* **Goal**
Output all lines exactly, with nothing added or dropped.

━━━━━━━━

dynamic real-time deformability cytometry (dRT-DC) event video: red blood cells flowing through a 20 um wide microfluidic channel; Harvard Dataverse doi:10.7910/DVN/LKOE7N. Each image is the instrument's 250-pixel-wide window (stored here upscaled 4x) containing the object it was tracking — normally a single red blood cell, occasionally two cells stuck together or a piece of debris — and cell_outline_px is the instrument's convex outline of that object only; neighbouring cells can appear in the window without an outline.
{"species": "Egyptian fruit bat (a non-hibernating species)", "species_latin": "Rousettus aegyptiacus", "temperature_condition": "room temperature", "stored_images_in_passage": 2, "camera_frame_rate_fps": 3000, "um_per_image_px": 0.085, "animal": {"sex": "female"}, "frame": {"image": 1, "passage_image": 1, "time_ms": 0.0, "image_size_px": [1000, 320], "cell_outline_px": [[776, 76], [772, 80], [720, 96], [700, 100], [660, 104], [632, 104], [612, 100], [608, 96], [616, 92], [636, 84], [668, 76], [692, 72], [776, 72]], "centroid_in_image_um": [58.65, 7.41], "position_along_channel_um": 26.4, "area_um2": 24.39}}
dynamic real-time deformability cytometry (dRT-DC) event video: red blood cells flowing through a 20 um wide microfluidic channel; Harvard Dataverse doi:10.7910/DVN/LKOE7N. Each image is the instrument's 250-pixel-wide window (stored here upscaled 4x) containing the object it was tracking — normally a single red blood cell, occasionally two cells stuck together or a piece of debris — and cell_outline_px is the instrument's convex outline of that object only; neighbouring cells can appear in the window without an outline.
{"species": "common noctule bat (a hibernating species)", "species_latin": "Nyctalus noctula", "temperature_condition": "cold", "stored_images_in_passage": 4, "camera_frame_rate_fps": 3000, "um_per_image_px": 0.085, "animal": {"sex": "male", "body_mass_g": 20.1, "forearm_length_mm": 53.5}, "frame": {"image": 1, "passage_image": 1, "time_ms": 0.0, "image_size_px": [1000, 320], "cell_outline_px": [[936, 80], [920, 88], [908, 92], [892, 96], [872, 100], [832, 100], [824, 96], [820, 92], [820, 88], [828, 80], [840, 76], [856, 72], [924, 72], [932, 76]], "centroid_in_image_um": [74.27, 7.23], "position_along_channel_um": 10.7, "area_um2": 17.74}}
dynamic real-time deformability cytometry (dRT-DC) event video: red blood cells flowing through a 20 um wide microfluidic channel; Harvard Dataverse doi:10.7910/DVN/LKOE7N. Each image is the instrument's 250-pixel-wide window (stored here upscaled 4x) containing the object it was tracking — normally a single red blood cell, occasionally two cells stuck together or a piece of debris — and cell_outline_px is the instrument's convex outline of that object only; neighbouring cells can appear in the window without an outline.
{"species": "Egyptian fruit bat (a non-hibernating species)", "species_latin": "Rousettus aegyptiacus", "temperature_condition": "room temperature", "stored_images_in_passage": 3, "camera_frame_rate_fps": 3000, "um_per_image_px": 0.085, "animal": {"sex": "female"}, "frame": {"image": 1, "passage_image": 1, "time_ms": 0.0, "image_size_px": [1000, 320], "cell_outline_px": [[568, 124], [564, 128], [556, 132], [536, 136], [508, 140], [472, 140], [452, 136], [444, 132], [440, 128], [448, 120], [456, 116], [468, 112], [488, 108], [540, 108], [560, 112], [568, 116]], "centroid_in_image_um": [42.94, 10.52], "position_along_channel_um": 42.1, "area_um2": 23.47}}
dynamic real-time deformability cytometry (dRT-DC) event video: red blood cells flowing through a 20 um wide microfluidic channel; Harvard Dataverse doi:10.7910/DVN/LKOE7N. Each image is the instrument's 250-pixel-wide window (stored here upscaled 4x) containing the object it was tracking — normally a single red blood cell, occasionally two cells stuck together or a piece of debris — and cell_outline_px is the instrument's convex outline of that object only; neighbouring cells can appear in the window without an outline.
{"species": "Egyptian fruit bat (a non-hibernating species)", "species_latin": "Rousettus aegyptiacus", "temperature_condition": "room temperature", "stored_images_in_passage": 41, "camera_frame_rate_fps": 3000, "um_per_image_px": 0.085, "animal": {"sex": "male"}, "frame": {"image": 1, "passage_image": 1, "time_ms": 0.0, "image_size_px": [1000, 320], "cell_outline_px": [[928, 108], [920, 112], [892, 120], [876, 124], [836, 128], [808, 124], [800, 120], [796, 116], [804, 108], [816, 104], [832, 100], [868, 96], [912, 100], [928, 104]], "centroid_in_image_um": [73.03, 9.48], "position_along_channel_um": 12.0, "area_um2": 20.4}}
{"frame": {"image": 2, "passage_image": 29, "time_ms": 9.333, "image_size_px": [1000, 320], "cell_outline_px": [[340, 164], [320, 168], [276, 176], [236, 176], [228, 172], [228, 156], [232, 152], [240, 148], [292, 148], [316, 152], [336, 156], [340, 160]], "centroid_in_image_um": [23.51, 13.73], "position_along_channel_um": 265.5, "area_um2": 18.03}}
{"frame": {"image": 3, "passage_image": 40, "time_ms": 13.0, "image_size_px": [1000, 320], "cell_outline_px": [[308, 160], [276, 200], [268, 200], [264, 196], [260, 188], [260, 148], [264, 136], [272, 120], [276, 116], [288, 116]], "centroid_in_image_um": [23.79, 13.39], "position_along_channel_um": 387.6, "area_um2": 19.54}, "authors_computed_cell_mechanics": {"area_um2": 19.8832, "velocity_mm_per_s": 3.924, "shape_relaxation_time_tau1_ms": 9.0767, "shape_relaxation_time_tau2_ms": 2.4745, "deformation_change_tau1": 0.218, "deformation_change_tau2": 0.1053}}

━━━━━━━━

* **Solution to this exercise**
dynamic real-time deformability cytometry (dRT-DC) event video: red blood cells flowing through a 20 um wide microfluidic channel; Harvard Dataverse doi:10.7910/DVN/LKOE7N. Each image is the instrument's 250-pixel-wide window (stored here upscaled 4x) containing the object it was tracking — normally a single red blood cell, occasionally two cells stuck together or a piece of debris — and cell_outline_px is the instrument's convex outline of that object only; neighbouring cells can appear in the window without an outline.
{"species": "Egyptian fruit bat (a non-hibernating species)", "species_latin": "Rousettus aegyptiacus", "temperature_condition": "room temperature", "stored_images_in_passage": 2, "camera_frame_rate_fps": 3000, "um_per_image_px": 0.085, "animal": {"sex": "female"}, "frame": {"image": 1, "passage_image": 1, "time_ms": 0.0, "image_size_px": [1000, 320], "cell_outline_px": [[776, 76], [772, 80], [720, 96], [700, 100], [660, 104], [632, 104], [612, 100], [608, 96], [616, 92], [636, 84], [668, 76], [692, 72], [776, 72]], "centroid_in_image_um": [58.65, 7.41], "position_along_channel_um": 26.4, "area_um2": 24.39}}
dynamic real-time deformability cytometry (dRT-DC) event video: red blood cells flowing through a 20 um wide microfluidic channel; Harvard Dataverse doi:10.7910/DVN/LKOE7N. Each image is the instrument's 250-pixel-wide window (stored here upscaled 4x) containing the object it was tracking — normally a single red blood cell, occasionally two cells stuck together or a piece of debris — and cell_outline_px is the instrument's convex outline of that object only; neighbouring cells can appear in the window without an outline.
{"species": "common noctule bat (a hibernating species)", "species_latin": "Nyctalus noctula", "temperature_condition": "cold", "stored_images_in_passage": 4, "camera_frame_rate_fps": 3000, "um_per_image_px": 0.085, "animal": {"sex": "male", "body_mass_g": 20.1, "forearm_length_mm": 53.5}, "frame": {"image": 1, "passage_image": 1, "time_ms": 0.0, "image_size_px": [1000, 320], "cell_outline_px": [[936, 80], [920, 88], [908, 92], [892, 96], [872, 100], [832, 100], [824, 96], [820, 92], [820, 88], [828, 80], [840, 76], [856, 72], [924, 72], [932, 76]], "centroid_in_image_um": [74.27, 7.23], "position_along_channel_um": 10.7, "area_um2": 17.74}}
dynamic real-time deformability cytometry (dRT-DC) event video: red blood cells flowing through a 20 um wide microfluidic channel; Harvard Dataverse doi:10.7910/DVN/LKOE7N. Each image is the instrument's 250-pixel-wide window (stored here upscaled 4x) containing the object it was tracking — normally a single red blood cell, occasionally two cells stuck together or a piece of debris — and cell_outline_px is the instrument's convex outline of that object only; neighbouring cells can appear in the window without an outline.
{"species": "Egyptian fruit bat (a non-hibernating species)", "species_latin": "Rousettus aegyptiacus", "temperature_condition": "room temperature", "stored_images_in_passage": 3, "camera_frame_rate_fps": 3000, "um_per_image_px": 0.085, "animal": {"sex": "female"}, "frame": {"image": 1, "passage_image": 1, "time_ms": 0.0, "image_size_px": [1000, 320], "cell_outline_px": [[568, 124], [564, 128], [556, 132], [536, 136], [508, 140], [472, 140], [452, 136], [444, 132], [440, 128], [448, 120], [456, 116], [468, 112], [488, 108], [540, 108], [560, 112], [568, 116]], "centroid_in_image_um": [42.94, 10.52], "position_along_channel_um": 42.1, "area_um2": 23.47}}
dynamic real-time deformability cytometry (dRT-DC) event video: red blood cells flowing through a 20 um wide microfluidic channel; Harvard Dataverse doi:10.7910/DVN/LKOE7N. Each image is the instrument's 250-pixel-wide window (stored here upscaled 4x) containing the object it was tracking — normally a single red blood cell, occasionally two cells stuck together or a piece of debris — and cell_outline_px is the instrument's convex outline of that object only; neighbouring cells can appear in the window without an outline.
{"species": "Egyptian fruit bat (a non-hibernating species)", "species_latin": "Rousettus aegyptiacus", "temperature_condition": "room temperature", "stored_images_in_passage": 41, "camera_frame_rate_fps": 3000, "um_per_image_px": 0.085, "animal": {"sex": "male"}, "frame": {"image": 1, "passage_image": 1, "time_ms": 0.0, "image_size_px": [1000, 320], "cell_outline_px": [[928, 108], [920, 112], [892, 120], [876, 124], [836, 128], [808, 124], [800, 120], [796, 116], [804, 108], [816, 104], [832, 100], [868, 96], [912, 100], [928, 104]], "centroid_in_image_um": [73.03, 9.48], "position_along_channel_um": 12.0, "area_um2": 20.4}}
{"frame": {"image": 2, "passage_image": 29, "time_ms": 9.333, "image_size_px": [1000, 320], "cell_outline_px": [[340, 164], [320, 168], [276, 176], [236, 176], [228, 172], [228, 156], [232, 152], [240, 148], [292, 148], [316, 152], [336, 156], [340, 160]], "centroid_in_image_um": [23.51, 13.73], "position_along_channel_um": 265.5, "area_um2": 18.03}}
{"frame": {"image": 3, "passage_image": 40, "time_ms": 13.0, "image_size_px": [1000, 320], "cell_outline_px": [[308, 160], [276, 200], [268, 200], [264, 196], [260, 188], [260, 148], [264, 136], [272, 120], [276, 116], [288, 116]], "centroid_in_image_um": [23.79, 13.39], "position_along_channel_um": 387.6, "area_um2": 19.54}, "authors_computed_cell_mechanics": {"area_um2": 19.8832, "velocity_mm_per_s": 3.924, "shape_relaxation_time_tau1_ms": 9.0767, "shape_relaxation_time_tau2_ms": 2.4745, "deformation_change_tau1": 0.218, "deformation_change_tau2": 0.1053}}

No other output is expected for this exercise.